Some great reads from around the Web.

Hello? Hello? It’s hard to be sure anyone is reading out there, given how the first four-day Brucie Bonus bank holiday of the year has coincided with – well – summer.

London has gone all Club Med, and even I feel like some ascetic monk, sat writing this on a Saturday morning while the sun blazes outside.

But YOU have come to Monevator (or opened your email [1]) despite the competing attractions of burnt Tesco Finest sausages, traffic jams, and ogling the opposite sex in the park, for which I thank you.

Then again, maybe you’re reading on Tuesday.

Either way, the slight swizz is that my post of the week is actually from two week’s ago, when a fabulously detailed special report [2] on pensions popped up at The Economist. But I missed it, and you shouldn’t.

This opening fact sets the tone:

When Gertrude Janeway died in 2003, she was still getting a monthly cheque for $70 from the Veterans Administration—for a military pension earned by her late husband, John, on the Union side of the American civil war that ended in 1865.

The pair had married in 1927, when he was 81 and she was 18. The amount may have been modest but the entitlement spanned three centuries, illustrating just how long pension commitments can last.
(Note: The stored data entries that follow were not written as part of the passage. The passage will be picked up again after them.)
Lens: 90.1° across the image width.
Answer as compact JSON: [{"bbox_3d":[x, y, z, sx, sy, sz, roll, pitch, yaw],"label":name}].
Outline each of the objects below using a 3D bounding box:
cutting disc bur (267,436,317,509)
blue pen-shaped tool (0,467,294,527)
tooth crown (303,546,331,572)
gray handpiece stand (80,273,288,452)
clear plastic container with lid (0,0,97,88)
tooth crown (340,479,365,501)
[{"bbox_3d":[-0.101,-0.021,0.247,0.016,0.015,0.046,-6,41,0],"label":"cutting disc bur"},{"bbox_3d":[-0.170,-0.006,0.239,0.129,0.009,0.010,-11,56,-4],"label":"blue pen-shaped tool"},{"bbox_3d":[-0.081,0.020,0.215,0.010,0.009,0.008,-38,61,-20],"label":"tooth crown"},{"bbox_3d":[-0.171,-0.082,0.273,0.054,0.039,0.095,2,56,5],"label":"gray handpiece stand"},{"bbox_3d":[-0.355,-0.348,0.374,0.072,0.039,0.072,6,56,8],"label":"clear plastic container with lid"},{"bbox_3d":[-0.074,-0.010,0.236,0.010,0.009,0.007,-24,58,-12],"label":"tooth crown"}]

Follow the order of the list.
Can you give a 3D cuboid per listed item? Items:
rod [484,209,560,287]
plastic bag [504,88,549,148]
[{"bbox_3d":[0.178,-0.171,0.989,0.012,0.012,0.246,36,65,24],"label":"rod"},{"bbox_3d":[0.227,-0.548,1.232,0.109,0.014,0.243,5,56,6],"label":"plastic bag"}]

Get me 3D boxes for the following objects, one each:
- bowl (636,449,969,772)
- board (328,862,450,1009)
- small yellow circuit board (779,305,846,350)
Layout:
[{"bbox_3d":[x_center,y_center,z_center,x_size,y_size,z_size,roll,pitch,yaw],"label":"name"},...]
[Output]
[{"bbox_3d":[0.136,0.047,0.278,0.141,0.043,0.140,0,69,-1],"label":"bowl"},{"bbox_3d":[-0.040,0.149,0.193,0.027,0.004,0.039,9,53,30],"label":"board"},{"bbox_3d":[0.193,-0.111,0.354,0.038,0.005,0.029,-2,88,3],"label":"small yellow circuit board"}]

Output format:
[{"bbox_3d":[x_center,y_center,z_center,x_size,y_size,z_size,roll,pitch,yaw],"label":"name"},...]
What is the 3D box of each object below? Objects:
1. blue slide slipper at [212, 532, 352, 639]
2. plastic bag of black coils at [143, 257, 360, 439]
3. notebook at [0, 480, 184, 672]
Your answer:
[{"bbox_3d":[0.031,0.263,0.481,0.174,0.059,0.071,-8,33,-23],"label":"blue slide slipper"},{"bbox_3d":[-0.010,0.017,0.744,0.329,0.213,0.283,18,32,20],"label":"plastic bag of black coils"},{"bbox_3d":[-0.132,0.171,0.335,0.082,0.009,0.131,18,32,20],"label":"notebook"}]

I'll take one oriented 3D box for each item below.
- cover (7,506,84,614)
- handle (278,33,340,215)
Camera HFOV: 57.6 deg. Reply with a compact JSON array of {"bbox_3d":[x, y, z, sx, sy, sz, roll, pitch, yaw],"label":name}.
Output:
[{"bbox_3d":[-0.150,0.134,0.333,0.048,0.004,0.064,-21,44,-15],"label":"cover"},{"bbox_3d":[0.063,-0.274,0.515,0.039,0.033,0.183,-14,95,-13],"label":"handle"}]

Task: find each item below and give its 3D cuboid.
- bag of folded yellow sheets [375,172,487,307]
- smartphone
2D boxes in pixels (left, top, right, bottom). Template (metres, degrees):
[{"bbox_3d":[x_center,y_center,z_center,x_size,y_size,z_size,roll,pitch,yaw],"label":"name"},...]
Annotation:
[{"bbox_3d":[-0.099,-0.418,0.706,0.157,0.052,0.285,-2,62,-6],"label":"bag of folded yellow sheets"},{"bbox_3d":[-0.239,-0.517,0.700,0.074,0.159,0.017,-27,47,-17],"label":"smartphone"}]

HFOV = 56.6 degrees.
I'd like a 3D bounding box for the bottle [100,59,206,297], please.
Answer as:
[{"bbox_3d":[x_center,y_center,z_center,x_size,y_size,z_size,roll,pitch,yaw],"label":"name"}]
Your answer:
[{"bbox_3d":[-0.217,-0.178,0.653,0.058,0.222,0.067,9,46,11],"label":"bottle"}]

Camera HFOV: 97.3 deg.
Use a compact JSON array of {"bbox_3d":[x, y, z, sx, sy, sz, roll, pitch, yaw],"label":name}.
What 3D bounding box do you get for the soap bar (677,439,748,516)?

And so the gravity of the situation pulls us in:

Make sure you follow the links in the sidebar towards the top of The Economist’s introduction to see all the issues this huge report explores.

The piece on changes in how UK companies account for pensions [3], for instance, may make interesting reading for anyone who invests directly into UK shares, some of which now seem primarily funds with a business bolted on, so swamped are they by their pension liabilities.

I tend to take a complacent view, even considering pension liabilities as an artifact of bear market conditions that will eventually juice my returns. But given the revamped powers of pension trustees in the UK, one can argue this view is too relaxed.

Alternatively, one can grab an ice-cream and save the arguments for when the sun stops shining!